Welcome to the newest edition of The Why. “Why does the Confederate flag still fly high in South Carolina?” you ask? Good question. Timely too. (Mind you, we already touched upon this with a graphic on a recent edition about burning the American flag, mmmkay?)
No doubt this question was inspired by the shooting inside Emanuel African Methodist Episcopal Church in Charleston, South Carolina. Tom Foreman CNN recently noted that “even in the wake of overwhelming sadness, even amid charges of horrific crimes . . . the Confederate flag flying high above the grounds of the South Carolina capitol.”
Cornell Brooks, the president of the NAACP, cried out: “This was an act of racial terrorism.
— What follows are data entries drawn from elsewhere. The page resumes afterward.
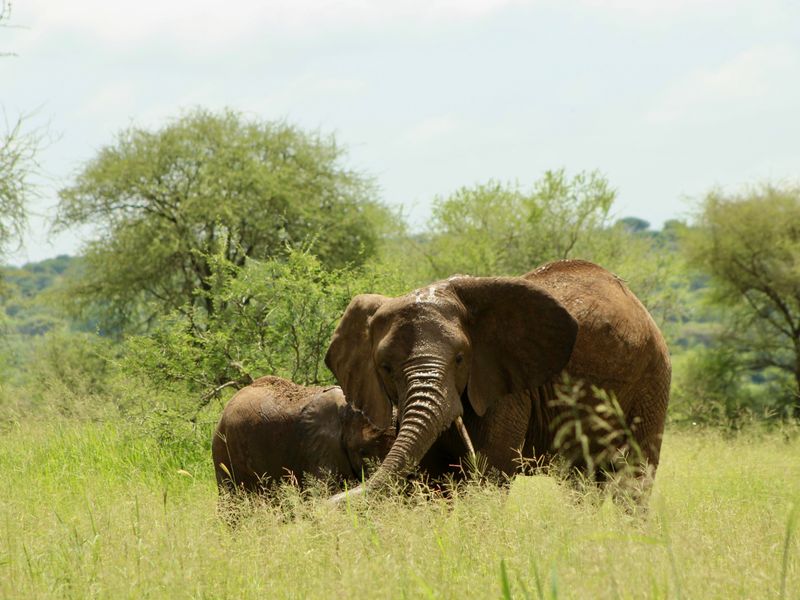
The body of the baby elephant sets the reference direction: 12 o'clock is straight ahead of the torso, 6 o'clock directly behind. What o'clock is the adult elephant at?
The adult elephant is roughly at 1 o'clock from the baby elephant.

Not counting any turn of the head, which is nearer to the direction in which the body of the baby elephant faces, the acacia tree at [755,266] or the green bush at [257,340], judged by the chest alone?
the acacia tree

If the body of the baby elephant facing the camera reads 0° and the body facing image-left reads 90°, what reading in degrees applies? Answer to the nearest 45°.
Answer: approximately 270°

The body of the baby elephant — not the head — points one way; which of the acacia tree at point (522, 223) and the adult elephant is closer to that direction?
the adult elephant

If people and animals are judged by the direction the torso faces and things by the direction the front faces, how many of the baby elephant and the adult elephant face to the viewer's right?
1

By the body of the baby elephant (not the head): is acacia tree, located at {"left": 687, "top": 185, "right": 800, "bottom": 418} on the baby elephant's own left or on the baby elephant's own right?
on the baby elephant's own left

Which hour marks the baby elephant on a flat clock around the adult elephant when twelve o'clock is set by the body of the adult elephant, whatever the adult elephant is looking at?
The baby elephant is roughly at 2 o'clock from the adult elephant.

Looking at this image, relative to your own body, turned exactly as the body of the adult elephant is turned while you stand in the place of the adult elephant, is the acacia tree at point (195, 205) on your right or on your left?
on your right

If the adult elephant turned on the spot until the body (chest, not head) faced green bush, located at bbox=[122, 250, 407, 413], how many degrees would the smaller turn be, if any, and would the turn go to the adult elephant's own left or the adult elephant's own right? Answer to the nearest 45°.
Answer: approximately 90° to the adult elephant's own right

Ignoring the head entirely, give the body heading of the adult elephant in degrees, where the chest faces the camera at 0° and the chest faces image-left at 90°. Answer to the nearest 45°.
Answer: approximately 45°
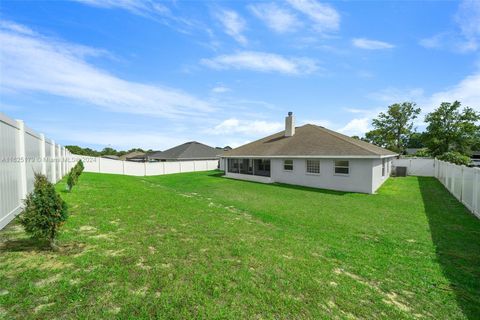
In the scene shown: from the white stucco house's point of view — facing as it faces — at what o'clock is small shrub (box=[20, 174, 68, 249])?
The small shrub is roughly at 5 o'clock from the white stucco house.

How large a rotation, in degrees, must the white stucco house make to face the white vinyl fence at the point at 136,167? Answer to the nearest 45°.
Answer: approximately 135° to its left

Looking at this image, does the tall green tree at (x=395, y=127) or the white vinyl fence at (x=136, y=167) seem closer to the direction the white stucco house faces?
the tall green tree

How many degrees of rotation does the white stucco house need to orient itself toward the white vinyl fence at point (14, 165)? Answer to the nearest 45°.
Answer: approximately 180°

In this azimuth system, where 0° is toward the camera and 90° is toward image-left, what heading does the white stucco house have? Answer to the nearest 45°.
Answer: approximately 225°

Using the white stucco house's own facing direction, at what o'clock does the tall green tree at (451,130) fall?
The tall green tree is roughly at 12 o'clock from the white stucco house.
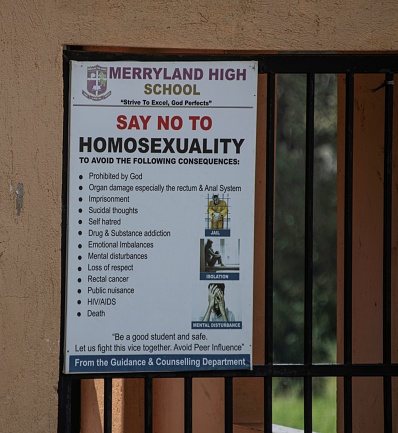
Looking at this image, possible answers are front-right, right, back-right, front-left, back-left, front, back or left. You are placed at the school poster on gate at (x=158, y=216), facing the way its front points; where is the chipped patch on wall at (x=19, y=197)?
right

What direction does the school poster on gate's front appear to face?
toward the camera
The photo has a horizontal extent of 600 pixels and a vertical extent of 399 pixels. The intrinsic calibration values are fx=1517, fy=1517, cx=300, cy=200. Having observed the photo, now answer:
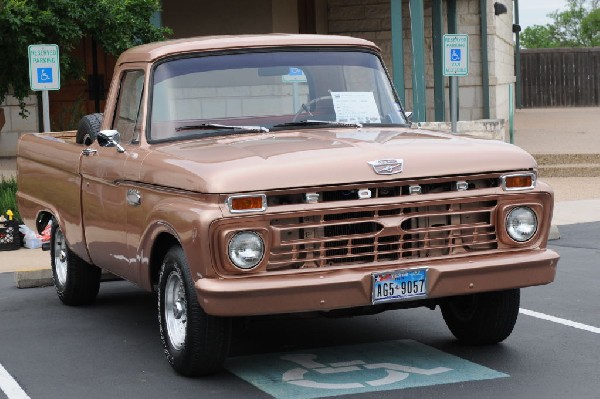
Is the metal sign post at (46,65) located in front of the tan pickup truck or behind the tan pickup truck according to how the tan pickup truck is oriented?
behind

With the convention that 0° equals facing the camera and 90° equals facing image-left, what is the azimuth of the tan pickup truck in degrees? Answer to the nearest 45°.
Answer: approximately 315°

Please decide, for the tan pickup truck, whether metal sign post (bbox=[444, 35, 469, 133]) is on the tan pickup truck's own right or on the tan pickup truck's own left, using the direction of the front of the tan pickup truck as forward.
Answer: on the tan pickup truck's own left

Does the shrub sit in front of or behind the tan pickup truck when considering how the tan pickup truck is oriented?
behind

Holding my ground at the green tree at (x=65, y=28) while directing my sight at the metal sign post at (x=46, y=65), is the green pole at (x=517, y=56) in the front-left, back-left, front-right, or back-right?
back-left
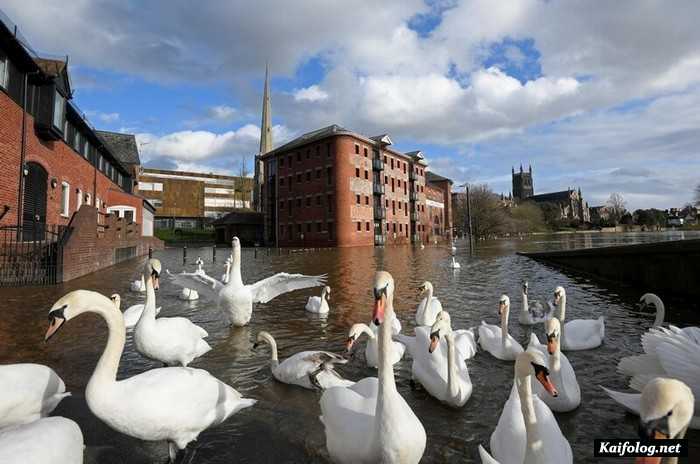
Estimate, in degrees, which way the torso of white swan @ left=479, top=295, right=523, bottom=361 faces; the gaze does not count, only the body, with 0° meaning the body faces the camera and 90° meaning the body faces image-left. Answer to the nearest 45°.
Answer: approximately 315°

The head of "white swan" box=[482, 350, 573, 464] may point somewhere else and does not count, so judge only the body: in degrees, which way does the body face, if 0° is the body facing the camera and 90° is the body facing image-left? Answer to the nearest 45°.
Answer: approximately 0°

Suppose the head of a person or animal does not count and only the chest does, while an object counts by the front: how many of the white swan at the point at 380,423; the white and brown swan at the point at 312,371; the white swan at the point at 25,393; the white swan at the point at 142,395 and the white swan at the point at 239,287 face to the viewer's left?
3

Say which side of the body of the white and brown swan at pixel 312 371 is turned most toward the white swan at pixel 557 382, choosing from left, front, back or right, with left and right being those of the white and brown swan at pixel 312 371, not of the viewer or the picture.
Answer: back

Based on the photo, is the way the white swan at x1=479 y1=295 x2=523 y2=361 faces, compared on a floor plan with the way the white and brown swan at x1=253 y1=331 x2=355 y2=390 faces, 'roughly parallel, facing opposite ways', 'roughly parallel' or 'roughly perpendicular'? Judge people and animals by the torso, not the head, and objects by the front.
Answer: roughly perpendicular

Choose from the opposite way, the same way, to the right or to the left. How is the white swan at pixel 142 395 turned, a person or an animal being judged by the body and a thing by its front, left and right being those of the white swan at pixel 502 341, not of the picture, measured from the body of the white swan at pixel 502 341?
to the right

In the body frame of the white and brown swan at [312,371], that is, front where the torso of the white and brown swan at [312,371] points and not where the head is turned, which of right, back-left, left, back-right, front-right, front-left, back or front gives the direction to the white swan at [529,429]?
back-left

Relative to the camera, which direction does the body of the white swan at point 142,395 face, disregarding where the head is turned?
to the viewer's left

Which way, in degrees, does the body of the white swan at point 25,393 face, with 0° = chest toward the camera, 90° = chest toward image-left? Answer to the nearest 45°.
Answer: approximately 90°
That symbol has to come down!”
(This is America, dude, but considering you would have to go back to being a nobody and work a normal job like everyone else if you didn’t go spouting off; we forgive your seeming ignorance about everyone’s rights as Americans.)
So why does the Confederate flag still fly high in SC? (Why do liberals attach any meaning to the Confederate flag when they say no one should care about burning an American flag because it’s only a piece of cloth?)
Stupid political thinking aside, the Confederate flag still flies because it’s the law. Foreman confirms this:
He also confirms something else we have previously stated: The Confederate flag isn’t “about racism; it is about Southern pride and heritage.” He also reports that even the height of the “flag at the state capitol is mandated in the law — 30 feet.” He adds that “the flagpole lacks a pulley system, meaning that unless lawmakers vote to take it down, there is only one other position it can fly: all the way up.”
Throughout the South the Confederate flag is “an emblem of regional pride”. In fact, it’s part of the official SC state flag. Foreman also confirms that the Confederate flag “is an amalgam of several designs and was never the official banner of the whole South.” (Your rockin’ writer explained this awhile back, in fact.)
Majority rules obviously means nothing either. The SC population is less than 28 percent black and some of those folks could care less and/or have no issue with the flag.
No legislation to ban the flag has ever passed in South Carolina. Even our half-black president believes the Confederate flag (according to Washington officials) “has a place in America.”
You ask the questions. We provide the answers.